CD release parties are de rigeur for indie artists, many of whom make the night all about themselves. But street-seasoned folk duo Fur Dixon & Steve Werner are planning a CD release party that’s more like a community jam.

The album in question is “The Pearl & the Swine,” a lovingly crafted collection of songs punctuated by the sweet yin-and-yang tang of Dixon & Werner’s harmonies. They expect to have a batch of CDs fresh from the manufacturer’s press come Saturday, when they’ll be celebrating at Old Towne Pub. It promises to be a rambunctious evening, with good pals like the Groovy Rednecks, Barren Foothill Breakdown, Jon Foshee, Triple Chicken Foot and bluegrass banjoist/fiddler Cliff Wagner & Old #7 taking the stage to play their own songs and also sit in with Dixon & Werner.

“You always want your friends to come to the party!” Werner exclaims. “It’s not gonna be us and then ‘Death Metal Night.’ Our friends play the same kind of music as us, more or less, and we just want to party with our friends.”

“Plus,” Dixon adds, “we share similar struggles and successes. Some nights in the past we’ve played these gigs with our friends in other bands, and sometimes they’re a smashing success and sometimes they’re not. When you get something good going on, you want to spread the love.”

“The Pearl & the Swine” includes five songs from 2003’s “Live on the Nixon Tapes” that are particularly popular with Dixon & Werner’s following at clubs, farmers’ markets and house concerts around Southern California. One of the carry-overs is “Every Day a Different Journey,” a good-natured ditty that originally began as a paean to “the marijuana in my lungs.” But hemp references have been replaced by new lyrics praising campfire coal and the words of Woody Guthrie. The reason? Respect for their audience – and a savvy understanding of how to enhance their appeal to the festival circuit they’re actively courting.

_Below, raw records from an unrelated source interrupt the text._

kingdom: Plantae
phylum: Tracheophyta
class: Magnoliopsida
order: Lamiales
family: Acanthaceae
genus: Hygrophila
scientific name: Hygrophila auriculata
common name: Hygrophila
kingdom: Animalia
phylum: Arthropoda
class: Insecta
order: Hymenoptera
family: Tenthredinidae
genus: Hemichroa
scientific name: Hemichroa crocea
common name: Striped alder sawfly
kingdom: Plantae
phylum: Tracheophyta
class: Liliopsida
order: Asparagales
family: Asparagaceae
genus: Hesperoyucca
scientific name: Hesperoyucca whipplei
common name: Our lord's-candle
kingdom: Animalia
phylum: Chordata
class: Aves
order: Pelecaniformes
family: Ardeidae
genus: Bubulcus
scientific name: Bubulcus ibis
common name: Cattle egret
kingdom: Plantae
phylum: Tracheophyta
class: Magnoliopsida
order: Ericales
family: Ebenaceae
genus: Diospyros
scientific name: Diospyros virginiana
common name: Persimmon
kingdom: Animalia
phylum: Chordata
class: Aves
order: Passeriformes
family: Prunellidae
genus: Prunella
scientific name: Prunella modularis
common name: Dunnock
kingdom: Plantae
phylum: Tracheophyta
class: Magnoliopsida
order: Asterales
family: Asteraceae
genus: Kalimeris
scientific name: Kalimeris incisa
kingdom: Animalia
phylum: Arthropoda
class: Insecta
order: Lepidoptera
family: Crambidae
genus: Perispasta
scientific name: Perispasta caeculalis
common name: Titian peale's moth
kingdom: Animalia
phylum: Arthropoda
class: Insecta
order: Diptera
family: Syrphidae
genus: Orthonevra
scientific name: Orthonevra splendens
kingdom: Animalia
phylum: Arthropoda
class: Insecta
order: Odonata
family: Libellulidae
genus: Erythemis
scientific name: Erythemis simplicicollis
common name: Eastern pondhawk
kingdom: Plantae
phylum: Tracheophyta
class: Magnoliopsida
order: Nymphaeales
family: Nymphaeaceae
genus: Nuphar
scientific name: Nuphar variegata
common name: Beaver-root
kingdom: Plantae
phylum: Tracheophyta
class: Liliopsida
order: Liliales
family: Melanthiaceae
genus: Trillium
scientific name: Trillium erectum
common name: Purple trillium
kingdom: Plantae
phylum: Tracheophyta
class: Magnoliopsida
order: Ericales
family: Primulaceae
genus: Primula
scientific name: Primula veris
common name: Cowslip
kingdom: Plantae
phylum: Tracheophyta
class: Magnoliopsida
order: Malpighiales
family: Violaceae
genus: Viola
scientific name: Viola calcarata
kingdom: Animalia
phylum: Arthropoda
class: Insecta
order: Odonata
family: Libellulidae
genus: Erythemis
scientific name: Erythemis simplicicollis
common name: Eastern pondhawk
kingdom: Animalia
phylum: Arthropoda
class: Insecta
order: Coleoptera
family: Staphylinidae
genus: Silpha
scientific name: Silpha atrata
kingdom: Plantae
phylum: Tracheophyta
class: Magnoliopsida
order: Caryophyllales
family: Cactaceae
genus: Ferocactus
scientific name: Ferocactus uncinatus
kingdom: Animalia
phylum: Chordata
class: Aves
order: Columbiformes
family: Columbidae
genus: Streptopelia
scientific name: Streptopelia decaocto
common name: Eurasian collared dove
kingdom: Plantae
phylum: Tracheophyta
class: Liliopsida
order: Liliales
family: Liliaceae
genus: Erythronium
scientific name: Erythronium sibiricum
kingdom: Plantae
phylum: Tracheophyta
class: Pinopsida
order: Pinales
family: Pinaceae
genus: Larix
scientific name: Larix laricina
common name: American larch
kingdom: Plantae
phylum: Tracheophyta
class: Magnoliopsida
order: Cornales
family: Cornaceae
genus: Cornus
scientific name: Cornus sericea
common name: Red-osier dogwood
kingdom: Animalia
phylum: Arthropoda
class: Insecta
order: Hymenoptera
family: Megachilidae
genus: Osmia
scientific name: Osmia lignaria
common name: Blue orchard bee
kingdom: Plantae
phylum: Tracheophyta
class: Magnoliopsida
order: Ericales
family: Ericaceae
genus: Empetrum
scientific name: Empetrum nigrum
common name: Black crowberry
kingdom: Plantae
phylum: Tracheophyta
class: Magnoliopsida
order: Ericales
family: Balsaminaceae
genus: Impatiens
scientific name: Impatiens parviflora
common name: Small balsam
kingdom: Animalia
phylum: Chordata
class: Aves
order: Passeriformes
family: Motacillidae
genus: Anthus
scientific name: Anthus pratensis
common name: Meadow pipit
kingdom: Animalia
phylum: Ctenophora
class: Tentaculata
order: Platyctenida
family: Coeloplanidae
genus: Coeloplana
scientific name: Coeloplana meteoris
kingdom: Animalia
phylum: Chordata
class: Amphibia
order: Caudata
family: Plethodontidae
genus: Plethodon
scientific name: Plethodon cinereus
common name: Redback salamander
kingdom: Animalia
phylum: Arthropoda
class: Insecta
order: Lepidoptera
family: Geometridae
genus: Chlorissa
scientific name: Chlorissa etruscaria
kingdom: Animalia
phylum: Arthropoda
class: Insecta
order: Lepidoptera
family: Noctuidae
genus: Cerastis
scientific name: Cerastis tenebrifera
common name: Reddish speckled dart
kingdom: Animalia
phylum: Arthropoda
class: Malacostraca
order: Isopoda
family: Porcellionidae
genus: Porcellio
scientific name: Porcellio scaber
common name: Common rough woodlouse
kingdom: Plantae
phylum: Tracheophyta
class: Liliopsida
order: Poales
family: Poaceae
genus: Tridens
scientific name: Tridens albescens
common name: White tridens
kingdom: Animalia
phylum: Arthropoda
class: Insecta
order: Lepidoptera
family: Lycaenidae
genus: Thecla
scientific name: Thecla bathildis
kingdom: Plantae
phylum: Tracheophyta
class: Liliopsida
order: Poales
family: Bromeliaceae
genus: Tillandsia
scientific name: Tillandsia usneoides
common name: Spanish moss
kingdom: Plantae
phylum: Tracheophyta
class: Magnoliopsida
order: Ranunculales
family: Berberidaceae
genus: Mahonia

“Maybe you could say it’s like people-pleasing, but ultimately it’s us-pleasing,” Dixon says.

“I changed the words to that song ’cause it’s a real good song and I was kind of killing it,” Werner elaborates. “There’re definitely some songs you don’t play out there ’cause there’s kids in strollers, etc. On the one hand, you want to be a gritty artist or something; on the other hand … I think some of the [‘Nixon Tape’] songs might have turned people off. They might have a place in another record, but not in this one.”